◆ Aufgabenstellung ◆
a: Um wie viel Prozent ging der Gasverbrauch im Jahr 2022 laut dem Interview zur Energiewende zurück?
b: Schreiben Sie aus dem Interview zur Energiewende den Abschnitt ab, der bei „Julien Mounier: Wir“ anfängt und bei „Milliarden Euro investieren.“ aufhört.

Julien Mounier zur Energiewende

Aus der IHKJulien Mounier zur Energiewende

Text: Werner Grosch, Fotos: Christian Bacher
IHK-Magazin: Herr Mounier, wie schätzen Sie die aktuelle Lage auf den Energiemärkten ein? Ist die Energiekrise vorbei oder ist es nur eine Atempause?
Julien Mounier: Es wäre schon gewagt, zu sagen, die Energiekrise ist vorbei. Wir sehen weiterhin eine große Volatilität und Dynamik an den Energiemärkten. Wir sind gut durch den vergangenen Winter gekommen, keine Frage. Die befürchtete Gasmangellage ist ausgeblieben. Einerseits hatten wir Glück, weil der Winter insgesamt von den Temperaturen her sehr mild geblieben ist. Andererseits hat es bei Unternehmen wie Privatleuten sehr erfolgreiche Anstrengungen gegeben, Gas einzusparen. Im Jahr 2022 wurden 20,58 Prozent weniger verbraucht! Wie ich finde, eine beeindruckende Zahl. Vor allem die Industrie hat hierzu einen großen Beitrag geleistet. Bis September müssen die Gasspeicher in Deutschland zu 75 Prozent gefüllt sein, damit wir ohne Probleme durch den nächsten Winter kommen. Diesmal wird uns das Thema nicht so unvorbereitet treffen wie im vergangenen Jahr. Ich bin guter Dinge, dass wir mit vereinten Kräften auch den kommenden Winter meistern können.

IHK-Magazin: Welche ambitionierten Ziele verfolgen die Stadtwerke Düsseldorf als Energieversorger?

Julien Mounier: Wir arbeiten für eine nachhaltige Zukunft in unserer Stadt und der Region. Wir schaffen Infrastrukturen, die eine dauerhaft hohe Lebensqualität möglich machen – durch klimaneutrale Energieversorgung, intelligente Entsorgung und Wiederverwendung. Zu den wichtigsten Investitionen in den nächsten Jahren gehören der Ausbau und die Ertüchtigung der Netz-Infrastruktur. Ein entscheidender Faktor, um die Versorgungssicherheit der Menschen und Unternehmen in unserer Stadt auch in Zukunft zu gewährleisten. Zudem unterstützen wir die Landeshauptstadt als offizieller Klimapartner bei der Erreichung ihres hoch gesteckten Ziels: einem klimaneutralen Düsseldorf bis 2035. Bis zu diesem Zeitpunkt soll auch unser gesamter Erzeugungspark klimaneutral arbeiten. Um dies zu erreichen, wollen wir bis 2030 zwei Milliarden Euro investieren.

◆ Daten ◆
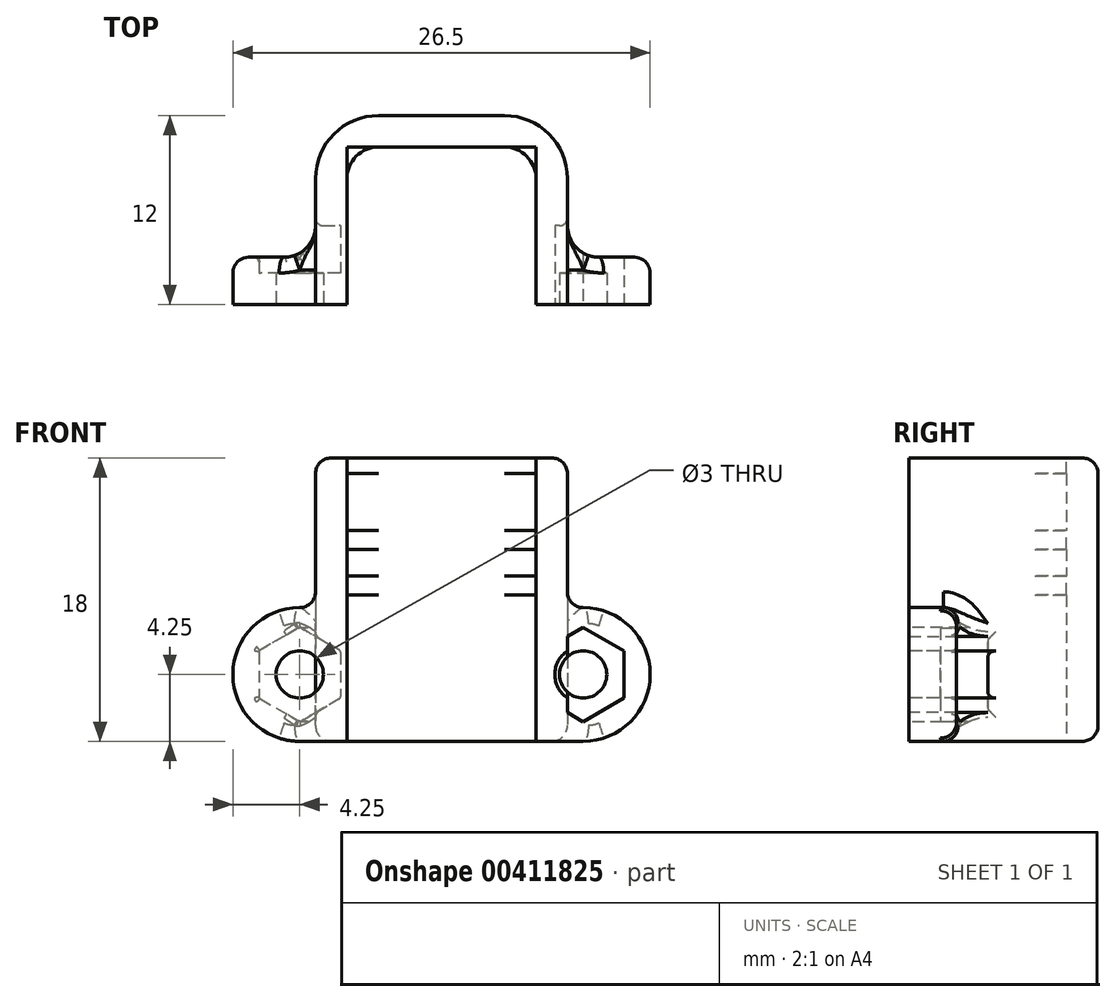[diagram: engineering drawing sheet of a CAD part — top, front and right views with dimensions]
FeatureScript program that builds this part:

◆ Ergebnisse ◆
a: Um 20,58 Prozent.

b:
Julien Mounier: Wir arbeiten für eine nachhaltige Zukunft in unserer Stadt und der Region. Wir schaffen Infrastrukturen, die eine dauerhaft hohe Lebensqualität möglich machen – durch klimaneutrale Energieversorgung, intelligente Entsorgung und Wiederverwendung. Zu den wichtigsten Investitionen in den nächsten Jahren gehören der Ausbau und die Ertüchtigung der Netz-Infrastruktur. Ein entscheidender Faktor, um die Versorgungssicherheit der Menschen und Unternehmen in unserer Stadt auch in Zukunft zu gewährleisten. Zudem unterstützen wir die Landeshauptstadt als offizieller Klimapartner bei der Erreichung ihres hoch gesteckten Ziels: einem klimaneutralen Düsseldorf bis 2035. Bis zu diesem Zeitpunkt soll auch unser gesamter Erzeugungspark klimaneutral arbeiten. Um dies zu erreichen, wollen wir bis 2030 zwei Milliarden Euro investieren.